Bulgarian Eastern Orthodox bishop (1873–1930)

Clement of Vratsa (Климент Врачански; secular name: Grigoriy Ivanov Shivachev; Григорий Иванов Шивачев; 6 December 1873 – 3 May 1930) was a Bulgarian Orthodox bishop.

== Biography ==
He received his theological education at the Samokov Theological Seminary and then at the Kiev Theological Academy. After returning to Bulgaria, he was particularly involved in the development of church education (theological schools and the Sofia University Faculty of Theology). From 1906 to 1909, he served as protosyngel at the Holy Synod of the Bulgarian Exarchate, and in 1909, thanks to the personal patronage of the Bulgarian Exarch Joseph I, he was ordained bishop of Branitsa, vicar of the Metropolitanate of Lovech.

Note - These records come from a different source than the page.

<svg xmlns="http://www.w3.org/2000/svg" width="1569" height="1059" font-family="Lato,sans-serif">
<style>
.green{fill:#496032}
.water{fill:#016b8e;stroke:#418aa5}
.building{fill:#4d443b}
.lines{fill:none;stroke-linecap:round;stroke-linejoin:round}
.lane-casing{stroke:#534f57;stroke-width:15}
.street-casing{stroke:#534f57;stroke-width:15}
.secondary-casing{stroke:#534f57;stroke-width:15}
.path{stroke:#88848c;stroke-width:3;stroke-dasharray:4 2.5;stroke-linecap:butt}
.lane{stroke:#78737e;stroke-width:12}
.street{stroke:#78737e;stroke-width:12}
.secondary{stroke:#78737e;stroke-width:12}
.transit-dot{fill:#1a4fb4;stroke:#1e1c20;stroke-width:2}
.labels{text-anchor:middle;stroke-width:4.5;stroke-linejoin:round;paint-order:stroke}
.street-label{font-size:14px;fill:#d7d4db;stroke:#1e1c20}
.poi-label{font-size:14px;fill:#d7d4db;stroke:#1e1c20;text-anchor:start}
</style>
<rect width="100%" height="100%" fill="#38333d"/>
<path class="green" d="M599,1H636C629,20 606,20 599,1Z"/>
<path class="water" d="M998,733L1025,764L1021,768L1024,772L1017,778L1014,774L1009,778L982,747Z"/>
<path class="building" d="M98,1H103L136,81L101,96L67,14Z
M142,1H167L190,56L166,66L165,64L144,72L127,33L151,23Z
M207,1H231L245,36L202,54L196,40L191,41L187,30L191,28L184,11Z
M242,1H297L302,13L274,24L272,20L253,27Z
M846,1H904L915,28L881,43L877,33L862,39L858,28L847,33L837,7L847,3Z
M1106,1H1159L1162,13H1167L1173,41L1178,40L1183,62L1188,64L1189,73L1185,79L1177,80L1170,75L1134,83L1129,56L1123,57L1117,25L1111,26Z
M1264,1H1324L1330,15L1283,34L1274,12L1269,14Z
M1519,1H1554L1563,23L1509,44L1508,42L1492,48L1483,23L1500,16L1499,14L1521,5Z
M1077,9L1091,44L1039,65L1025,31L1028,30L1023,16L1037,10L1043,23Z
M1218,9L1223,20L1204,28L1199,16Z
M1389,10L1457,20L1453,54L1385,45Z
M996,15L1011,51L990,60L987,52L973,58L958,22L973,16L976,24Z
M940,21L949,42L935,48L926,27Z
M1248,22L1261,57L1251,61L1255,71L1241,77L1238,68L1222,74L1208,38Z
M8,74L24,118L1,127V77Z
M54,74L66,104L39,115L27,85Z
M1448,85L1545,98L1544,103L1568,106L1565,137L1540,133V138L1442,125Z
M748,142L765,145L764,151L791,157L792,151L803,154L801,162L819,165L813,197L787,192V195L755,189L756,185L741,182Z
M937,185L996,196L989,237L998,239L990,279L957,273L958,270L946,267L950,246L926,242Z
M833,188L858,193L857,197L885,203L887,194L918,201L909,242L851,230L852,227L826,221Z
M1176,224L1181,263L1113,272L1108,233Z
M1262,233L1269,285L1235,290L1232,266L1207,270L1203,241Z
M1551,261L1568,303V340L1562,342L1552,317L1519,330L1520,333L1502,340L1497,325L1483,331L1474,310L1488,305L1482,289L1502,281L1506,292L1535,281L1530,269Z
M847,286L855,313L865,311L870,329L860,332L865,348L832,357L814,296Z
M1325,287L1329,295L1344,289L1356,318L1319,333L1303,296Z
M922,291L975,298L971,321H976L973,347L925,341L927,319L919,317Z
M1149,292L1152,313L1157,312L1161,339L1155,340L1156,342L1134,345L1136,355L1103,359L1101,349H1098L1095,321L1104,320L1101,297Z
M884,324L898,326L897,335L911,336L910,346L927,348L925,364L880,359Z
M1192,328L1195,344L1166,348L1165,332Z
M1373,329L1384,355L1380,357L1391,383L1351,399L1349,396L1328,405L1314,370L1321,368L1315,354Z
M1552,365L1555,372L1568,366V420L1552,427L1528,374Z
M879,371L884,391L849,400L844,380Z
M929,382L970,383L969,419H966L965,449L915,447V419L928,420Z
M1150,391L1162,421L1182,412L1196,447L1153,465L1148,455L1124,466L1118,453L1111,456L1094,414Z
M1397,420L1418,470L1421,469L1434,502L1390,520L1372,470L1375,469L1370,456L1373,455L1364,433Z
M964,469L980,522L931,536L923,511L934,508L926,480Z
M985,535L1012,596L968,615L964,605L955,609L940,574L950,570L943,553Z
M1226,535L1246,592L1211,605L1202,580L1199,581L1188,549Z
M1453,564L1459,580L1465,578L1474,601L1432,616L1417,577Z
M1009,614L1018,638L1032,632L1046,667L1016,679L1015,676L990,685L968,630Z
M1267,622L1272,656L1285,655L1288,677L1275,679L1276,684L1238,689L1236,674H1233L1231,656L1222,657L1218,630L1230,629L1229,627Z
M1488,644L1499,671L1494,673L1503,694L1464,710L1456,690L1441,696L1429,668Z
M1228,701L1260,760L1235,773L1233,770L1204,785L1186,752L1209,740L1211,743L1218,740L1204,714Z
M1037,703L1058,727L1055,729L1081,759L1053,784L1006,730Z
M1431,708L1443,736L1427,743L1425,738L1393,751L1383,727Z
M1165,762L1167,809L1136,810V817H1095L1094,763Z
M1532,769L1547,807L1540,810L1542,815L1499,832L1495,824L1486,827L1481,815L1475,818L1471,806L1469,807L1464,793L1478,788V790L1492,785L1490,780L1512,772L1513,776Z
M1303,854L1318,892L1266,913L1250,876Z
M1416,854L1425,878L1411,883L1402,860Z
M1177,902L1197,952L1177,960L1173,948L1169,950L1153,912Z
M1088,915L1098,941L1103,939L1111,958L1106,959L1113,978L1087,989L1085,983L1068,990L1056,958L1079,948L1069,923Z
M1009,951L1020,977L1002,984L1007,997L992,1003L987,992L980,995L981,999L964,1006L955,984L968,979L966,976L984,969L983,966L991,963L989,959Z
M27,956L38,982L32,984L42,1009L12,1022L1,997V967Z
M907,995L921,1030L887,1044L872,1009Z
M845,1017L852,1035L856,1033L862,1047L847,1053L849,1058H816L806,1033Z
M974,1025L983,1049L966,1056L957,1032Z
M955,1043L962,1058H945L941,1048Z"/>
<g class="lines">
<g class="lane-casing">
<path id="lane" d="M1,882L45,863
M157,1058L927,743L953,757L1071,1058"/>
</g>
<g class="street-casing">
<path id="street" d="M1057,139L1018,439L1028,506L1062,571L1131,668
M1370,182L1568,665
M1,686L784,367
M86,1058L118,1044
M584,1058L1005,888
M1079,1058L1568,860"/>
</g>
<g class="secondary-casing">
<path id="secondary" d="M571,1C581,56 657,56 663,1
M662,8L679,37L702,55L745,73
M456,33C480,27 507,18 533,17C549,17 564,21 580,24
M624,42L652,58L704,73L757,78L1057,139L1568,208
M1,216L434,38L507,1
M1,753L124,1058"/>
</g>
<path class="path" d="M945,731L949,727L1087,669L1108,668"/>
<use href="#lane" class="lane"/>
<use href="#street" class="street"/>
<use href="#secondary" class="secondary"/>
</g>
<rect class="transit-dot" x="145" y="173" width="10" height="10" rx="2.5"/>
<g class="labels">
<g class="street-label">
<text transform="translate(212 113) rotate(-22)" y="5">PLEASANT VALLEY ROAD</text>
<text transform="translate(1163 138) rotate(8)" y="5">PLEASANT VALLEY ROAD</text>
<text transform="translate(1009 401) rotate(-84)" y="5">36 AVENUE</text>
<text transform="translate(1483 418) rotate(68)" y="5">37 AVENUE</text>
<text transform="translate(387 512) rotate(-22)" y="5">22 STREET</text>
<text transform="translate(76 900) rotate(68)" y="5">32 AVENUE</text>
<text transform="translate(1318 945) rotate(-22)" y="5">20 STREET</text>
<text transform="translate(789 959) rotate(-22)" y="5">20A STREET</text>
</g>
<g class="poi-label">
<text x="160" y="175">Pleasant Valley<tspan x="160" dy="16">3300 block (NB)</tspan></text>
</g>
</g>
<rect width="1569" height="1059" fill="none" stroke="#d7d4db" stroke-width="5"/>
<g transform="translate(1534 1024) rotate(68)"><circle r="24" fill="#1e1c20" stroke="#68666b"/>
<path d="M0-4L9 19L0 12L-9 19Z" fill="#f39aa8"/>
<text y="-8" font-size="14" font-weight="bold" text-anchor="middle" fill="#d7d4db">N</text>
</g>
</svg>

He took over the cathedra of the Eparchy of Vratsa in 1914 after the death of Metropolitan Constantine, who died in 1912. In the years following World War I, he worked to support Bulgarian prisoners of war, enabling their return to the country, and providing material assistance locally. He also contributed to the normalization of relations between the Bulgarian state and the Bulgarian Orthodox Church. He built a new metropolitan residence in Vratsa, organized theological courses at the Cherepish Monastery, and established a fund for the material support of the clergy.

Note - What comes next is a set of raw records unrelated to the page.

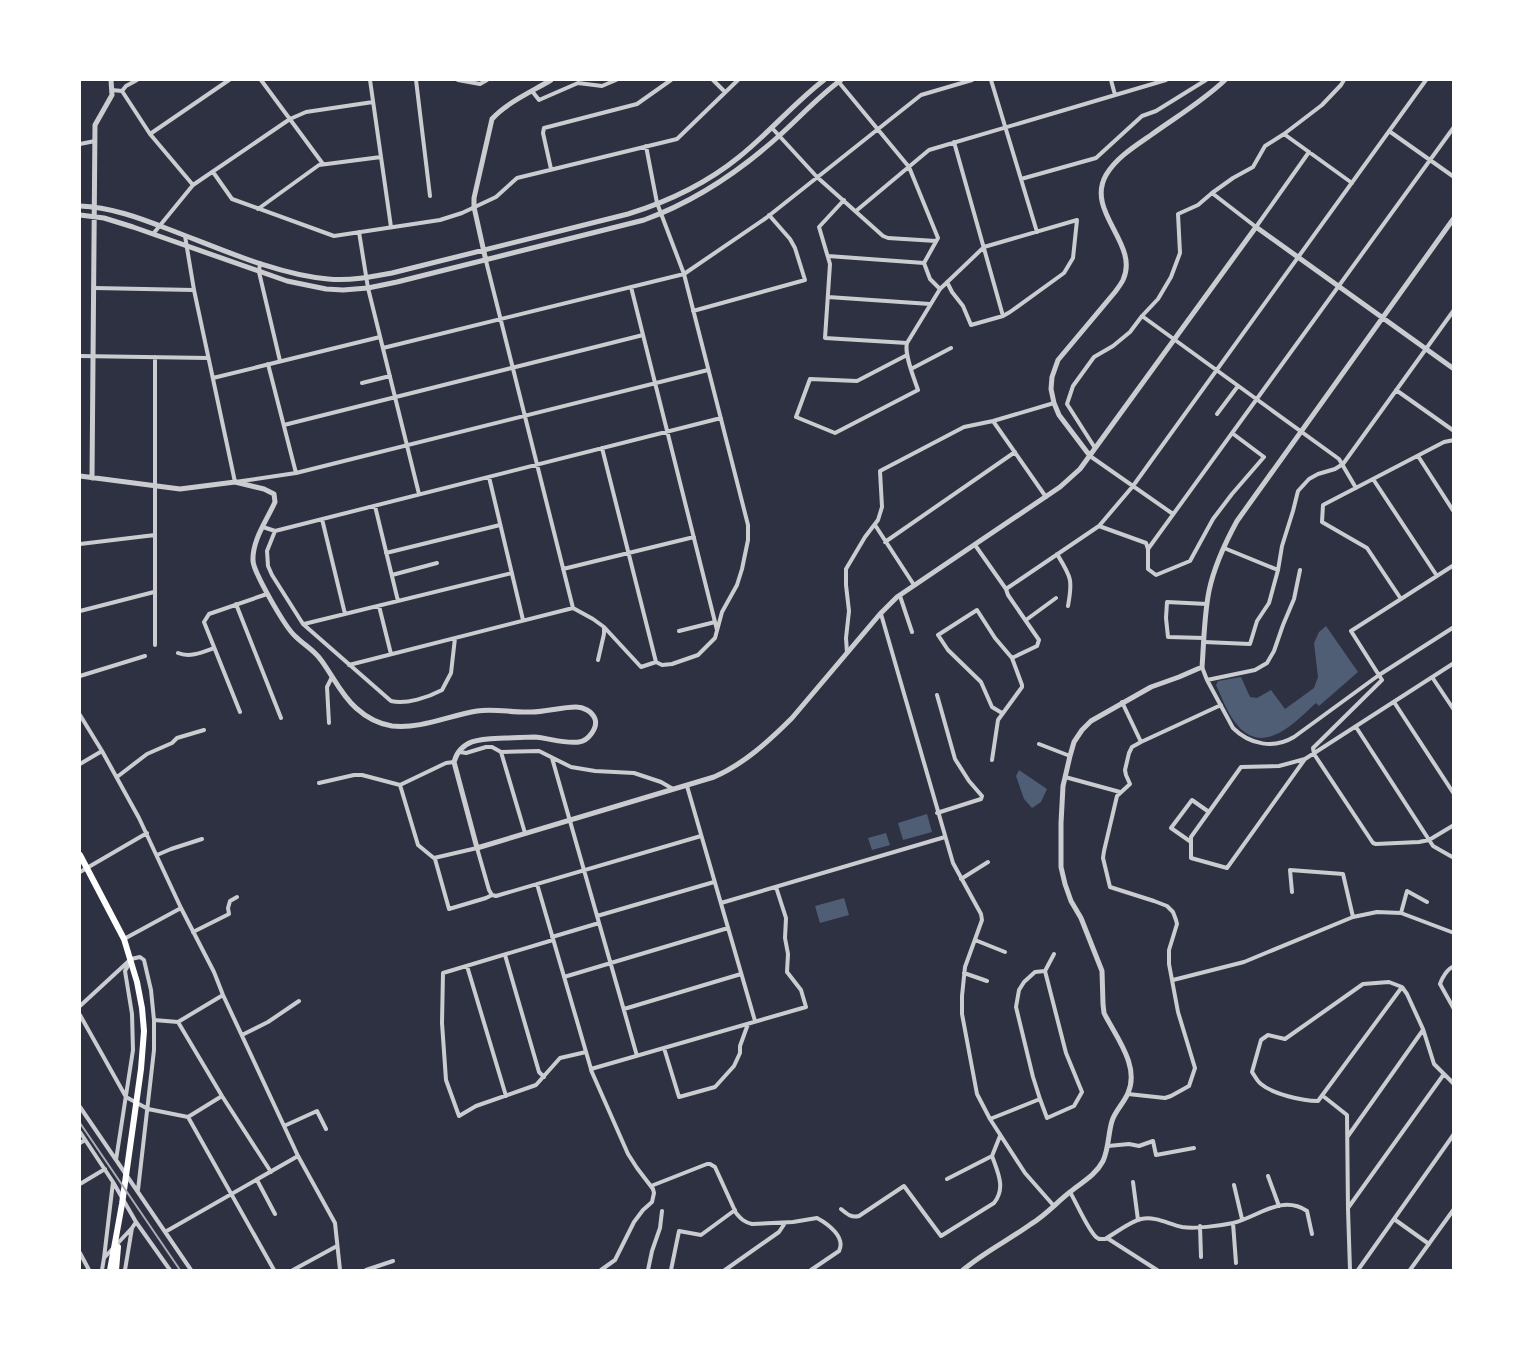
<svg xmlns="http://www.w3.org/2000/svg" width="1533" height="1350" font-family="Lato,sans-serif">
  <rect width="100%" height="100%" fill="#2d3142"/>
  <path fill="#4f5d75" d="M1326 626 1358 672 1319 706 1316 703C1295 722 1265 756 1238 726 1228 715 1222 698 1216 685L1218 681 1241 677 1250 697 1257 698 1271 690 1285 709 1314 688 1318 677 1314 643 1319 632Z
    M1019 770 1047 789 1041 802 1032 808 1024 799 1016 776Z
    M927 814 932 832 903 840 898 823Z
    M886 833 890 845 872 850 868 838Z
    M844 898 849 915 820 923 815 906Z"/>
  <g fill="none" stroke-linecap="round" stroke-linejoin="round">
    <path stroke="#caccd0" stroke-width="4" d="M261 80 323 164
      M370 80 391 227
      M416 80 430 196
      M458 80 480 84 487 80
      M713 80 725 92
      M837 80 909 167 938 238 924 263 930 279 940 289 907 343C904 354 914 378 918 390L835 433 796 417 810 379 857 381 907 355
      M991 80 1037 232
      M1111 80 1115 95
      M112 90 122 91 150 134 193 185
      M122 91 126 86 137 80
      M532 91 539 100 578 83 602 86 616 80
      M772 128 817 177 883 236 888 238 936 241
      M1389 131 1454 177
      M150 134 229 80
      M1284 134 1352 183
      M954 142 1003 316
      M80 144 95 141
      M551 169 543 133 544 128 637 104 671 80
      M213 172 232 199 334 236 440 220 462 213 496 197 517 178 677 139 738 80
      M1021 179 1096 158 1142 116 1156 111 1206 80
      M1212 193 1233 178 1253 167 1265 146 1284 134 1322 105 1341 85 1344 80
      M844 200 819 227 830 264 825 338 907 343
      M258 209 319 165 381 157
      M856 211 929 150 1166 80
      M359 232 368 288 419 494
      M153 234 193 185 290 119 306 112 373 102
      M185 236 194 290 235 482 296 473 708 370
      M828 256 924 263
      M486 261 573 608
      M260 263 259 272 280 361
      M631 287 717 630
      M94 288 194 290
      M940 289 984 247 1077 220 1073 258 1064 273 1010 312 1003 316 971 325 963 306 952 292 947 282
      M828 297 930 304
      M693 311 805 280 795 248 790 239 769 215
      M1142 316 1339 459 1356 488
      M383 348 684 274 766 218 921 95 972 80
      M80 356 208 358
      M268 364 296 473
      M911 369 951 348
      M213 378 380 337
      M362 383 390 376
      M1396 390 1454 431
      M1217 414 1238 386
      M993 421 1046 497
      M284 425 643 335
      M602 448 656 662 662 665 672 664 698 655 715 638 722 612 737 585 742 569 748 540V525L684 274 657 203 646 146
      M1095 448 1067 404 1073 386 1094 357 1113 346 1130 332 1142 316 1158 299 1171 277 1180 253 1178 214 1198 205 1212 193 1256 227 1309 152
      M1090 456 1173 514
      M1418 456 1454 512
      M489 477 523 620
      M1373 479 1437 576
      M375 506 398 601
      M322 519 345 614
      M875 525 914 585
      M1099 526 1146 543 1148 549V569L1156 575 1190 561 1213 519 1232 494 1264 457 1232 433
      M263 527 275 531
      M885 542 1015 452
      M80 544 155 535
      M975 545 1006 589 1008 595 1039 640 1037 646 1012 658
      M1224 548 1278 570
      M1148 549 1454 127
      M386 553 500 525
      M1057 554C1071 577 1073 579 1068 606
      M1454 565 1351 631 1382 680 1313 748 1314 754 1373 843 1376 844 1419 842 1429 840 1454 825
      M563 569 694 537
      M392 575 437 563
      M1006 589 1099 526 1133 486 1426 80
      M900 596 912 632
      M1401 599 1367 548 1322 522 1323 505 1444 442 1454 440
      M236 604 281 718
      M379 606 391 654
      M80 611 154 592
      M881 614 953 863 981 914 982 920 965 967 962 996V1014L977 1094 990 1119 1025 1173 1054 1206
      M1026 620 1056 598
      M304 624 512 573
      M679 631 715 622
      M455 638 451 673 442 690C429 697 406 705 391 701L303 624 272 575 268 566 267 551 275 531 721 418
      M1204 638 1168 637 1166 618 1167 602 1207 604
      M1204 642 1250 644 1257 621 1269 603 1278 570 1282 546 1293 511 1298 491 1309 479 1318 474 1335 469 1343 464 1454 310
      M155 645V357
      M178 653C190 658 203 652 214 648
      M847 653 846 638 849 611 846 585V569L865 537 878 520 882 507 880 471 964 427 993 421 1054 403
      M598 660 604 634V628
      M349 665 573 608 593 619 604 627 641 667 656 662
      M1202 667 1207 680 1233 728C1250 745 1274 749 1294 737L1379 675 1454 627
      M80 676 145 656
      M1432 677 1454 710
      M1207 680 1255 670 1267 663 1274 651 1283 625 1294 599 1300 570
      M937 695 955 759 969 781 982 796 981 799 937 813
      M1122 702 1141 742 1221 705
      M1394 702 1454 794
      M240 712 204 622 209 614 267 594
      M80 715 102 751 139 818 181 908 214 972 223 995 298 1156 335 1223 340 1270
      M329 723 327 687 332 677
      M1356 727 1433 846 1454 858
      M1039 744 1070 756
      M460 752 466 753 486 747H492L501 752 539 751 571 767 595 771 634 773 661 782 673 789
      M501 752 525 833
      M552 758 637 1056
      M1305 759 1227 868 1191 858V837L1241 767 1279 766 1305 759 1454 663
      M992 760 998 720 1022 687V685L1012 658 995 638 977 610 938 635 948 650 981 682 992 707 1002 713
      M80 764 102 751
      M117 777 147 754 172 743 177 738 204 730
      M1065 777 1120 792
      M319 783 354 775H362L400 785 446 763 454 762
      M400 785 418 845 435 859 449 909 486 898 492 895
      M687 786 755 1021
      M1191 842 1171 828 1192 800 1209 812
      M157 855 171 849 202 839
      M434 858 477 848 489 890 492 895 496 896 701 836
      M80 872 147 833
      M961 879 988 862
      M537 884 591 1069 806 1007 801 990 787 972 788 954 785 938 786 918 776 887
      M1292 892 1290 870 1343 874 1353 917
      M721 903 945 837
      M1401 913 1407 891 1427 902
      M597 916 714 882
      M193 932 229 914 228 908 230 901 237 897
      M552 937 599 923
      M124 939 181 908
      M553 940 443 973 442 1023 446 1080 459 1116 476 1106 536 1085 560 1058 586 1052
      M975 940 1005 952
      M505 955 539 1072 544 1077
      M467 966 506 1096
      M1454 966C1447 969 1442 978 1440 984L1454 1009
      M964 973 987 981
      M564 977 728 928
      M1173 980 1244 962 1353 917 1377 912 1401 913 1454 933
      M1402 987 1389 982 1363 984 1285 1039 1268 1035 1261 1040 1252 1072C1255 1076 1257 1081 1261 1084 1273 1094 1302 1101 1318 1101L1402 987 1407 994 1423 1029 1434 1064 1454 1084
      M80 1006 131 959 140 957 144 960 151 990 154 1020V1050L138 1190
      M624 1009 741 974
      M80 1015 126 1097 148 1109 188 1117 274 1270
      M154 1020 178 1022 223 995
      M178 1022 222 1096 271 1172
      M242 1035 268 1022 299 1001
      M664 1048 679 1097 715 1087 734 1066 740 1053V1046L748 1024
      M591 1070 628 1154 637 1168 653 1189 654 1193 652 1202 643 1210 634 1222 615 1260 601 1270
      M1128 1094 1165 1098 1171 1096 1189 1086 1195 1068 1178 1012 1169 964V950L1177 924 1176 920 1173 912 1167 906 1154 901 1110 887 1103 858 1104 851 1117 796 1130 784 1126 775 1125 770 1129 753 1132 747 1141 742
      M1323 1096 1347 1115 1348 1209 1350 1270
      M1040 1099 1047 1118 1074 1106 1082 1092 1066 1053 1045 971
      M80 1107 191 1270
      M188 1117 222 1096
      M990 1119 1040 1099 1033 1077 1016 1007 1019 990 1024 982 1035 972 1045 971 1054 954
      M284 1126 317 1111 326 1129
      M80 1132 113 1182 136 1222 170 1270
      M1348 1136 1423 1030
      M80 1143 85 1140
      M1108 1146 1129 1144 1139 1146 1153 1141 1156 1155 1194 1148
      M116 1160 133 1050 132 1014 125 971 130 962
      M1268 1176 1279 1206
      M947 1179 992 1156
      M257 1180 275 1214
      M1133 1182 1138 1220
      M80 1184 105 1169
      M1234 1185 1242 1219
      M651 1186 707 1164H710L715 1167 736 1213C741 1219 744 1222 752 1224L793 1222 817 1218C828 1224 846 1237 839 1251L811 1270
      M1070 1192C1076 1202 1088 1230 1096 1237 1099 1240 1100 1239 1105 1239 1116 1233 1129 1222 1141 1219 1156 1216 1168 1224 1182 1227 1195 1229 1219 1226 1233 1223 1258 1217 1281 1194 1307 1211L1312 1234
      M1348 1208 1444 1074
      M841 1209C847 1214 851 1218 859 1216L904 1186 941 1236 994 1203C1006 1188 998 1173 992 1156L1000 1136
      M1394 1219 1429 1244
      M1233 1223 1236 1263
      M1200 1226 1201 1257
      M165 1232 298 1156
      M1107 1238 1157 1270
      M80 1253 89 1270
      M104 1258 113 1182
      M102 1270 104 1258 132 1228
      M125 1270 132 1228 136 1222
      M293 1270 337 1246
      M366 1270 393 1261
      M648 1270 652 1251 660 1228 662 1211
      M671 1270 679 1231 701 1235 735 1210
      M725 1270 779 1232 785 1223
      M1358 1270 1454 1134
      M1410 1270 1454 1209"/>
    <path stroke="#caccd0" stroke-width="5" d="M80 206C110 207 140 218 168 229 216 247 277 275 328 279 350 281 371 277 392 273L628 214C667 202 707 183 739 157 769 133 794 103 824 80
      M80 215 104 218 133 227 287 281 326 289 343 290 368 288 397 282 644 220C696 201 739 172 780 135 800 117 819 96 841 80
      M486 261 474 207V198L492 119C506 103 533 91 551 80
      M1090 456 1059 415 1054 403 1051 389 1052 377 1058 360 1115 292C1118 288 1121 284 1123 280 1140 244 1085 212 1106 175 1116 158 1135 146 1151 135 1176 117 1203 101 1225 80
      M80 476 180 489 235 482 264 489 274 494 275 502C267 520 252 540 253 561 254 573 285 627 295 636 304 645 314 650 321 660 333 676 341 695 356 708 366 717 379 724 392 726 421 729 448 716 477 711 494 708 513 713 531 712 546 712 561 707 576 707 583 707 592 711 595 719 598 728 588 741 579 742 564 744 549 738 534 737 525 737 515 738 506 738 485 739 461 737 454 762L477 848 714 777C744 764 769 741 792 718L880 614 897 597 1060 487 1080 469 1256 227 1454 369
      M92 478 95 125 112 95 111 80
      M963 1270C984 1252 1009 1240 1031 1224 1046 1215 1057 1202 1070 1192 1082 1182 1095 1176 1103 1161 1109 1148 1108 1134 1112 1121 1115 1111 1124 1103 1128 1093 1140 1066 1116 1037 1104 1013L1103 1004 1102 971 1081 918 1071 901 1065 884 1061 867V823L1063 786 1070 756 1074 742 1082 730 1091 721 1151 687 1179 677 1202 667C1204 642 1204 616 1209 591 1214 567 1225 543 1237 521L1454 218"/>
    <path stroke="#fff" stroke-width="6" d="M80 855 124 939 137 982 142 1008 144 1031 141 1069 122 1204 110 1270
      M116 1270 118 1247"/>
    <path stroke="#abadb3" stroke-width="2" d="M80 1123 180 1270"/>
  </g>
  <rect width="1533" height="1350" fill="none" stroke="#ffffff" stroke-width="162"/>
</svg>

From 1914 to 1930, he served on the Holy Synod of the Bulgarian Exarchate, and was its chairman from 1928 to 1930. He sought to build good relations between the Bulgarian Orthodox Church and other local Orthodox Churches, particularly the Russian, Serbian, and Romanian Churches. He held the office of Metropolitan of Vratsa until his death.

He is author of a collection of homilies and a handbook of homiletics, published in 1908.